The use of a fluorometer detector with variable excitation (λ ex) and emission (λ em) wavelength opens the possibility to determine the optimal λ exλ em wavelengths in OPA derivatives. We have determined the optimal emission wavelengths (λ em) for each OPA–amino acid derivative for fluorometric detection: aspartate: 450 nm, glutamate 452 nm, serine 448 nm, glutamine 450 nm, histidine 448 nm, glycine 448 nm, threonine 449 nm, arginine 454 nm, taurine 448 nm, alanine 446 nm, tyrosine 450 nm, GABA: 448 nm, methionine 448 nm, tryptophan 445 nm, valine 453 nm, phenylalanine 451 nm, isoleucine 448 nm and leucine 445 nm. Data obtained in the study of the emission spectra of the 18 amino acids confirm that the wavelength of 450-nm λ em to be the best for sensitivity. Our data also pointed out that the optimal excitation wavelength signal seems to be a compromise between ease baseline and sensitivity observed at 240-nm λ ex and the maximum sensitivity obtained at 229-nm λ ex.

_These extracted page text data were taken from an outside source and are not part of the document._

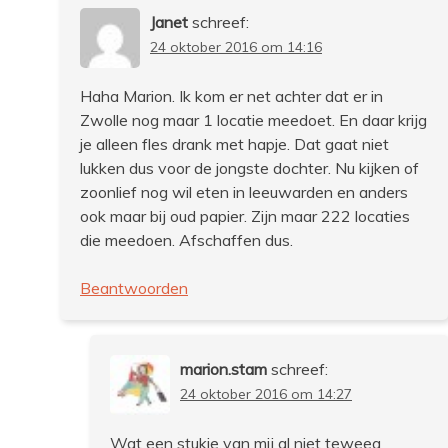
Janet
schreef:
24 oktober 2016 om 14:16
Haha Marion. Ik kom er net achter dat er in
Zwolle nog maar 1 locatie meedoet. En daar krijg
je alleen fles drank met hapje. Dat gaat niet
lukken dus voor de jongste dochter. Nu kijken of
zoonlief nog wil eten in leeuwarden en anders
ook maar bij oud papier. Zijn maar 222 locaties
die meedoen. Afschaffen dus.
Beantwoorden
marion.stam
schreef:
24 oktober 2016 om 14:27
Wat een stukje van mij al niet teweeg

Summarizing, these results indicate that the use of 240- to 450-nm λ exλ em as preset wavelengths in OPA–amino acids analysis is the more appropriate protocol to detect the best fluorescence signal without losing good chromatographic resolution and reproducibility. Furthermore, these new analytical conditions can be applied in the analysis of neuroactive amino acids that play a crucial role in the CNS physiology.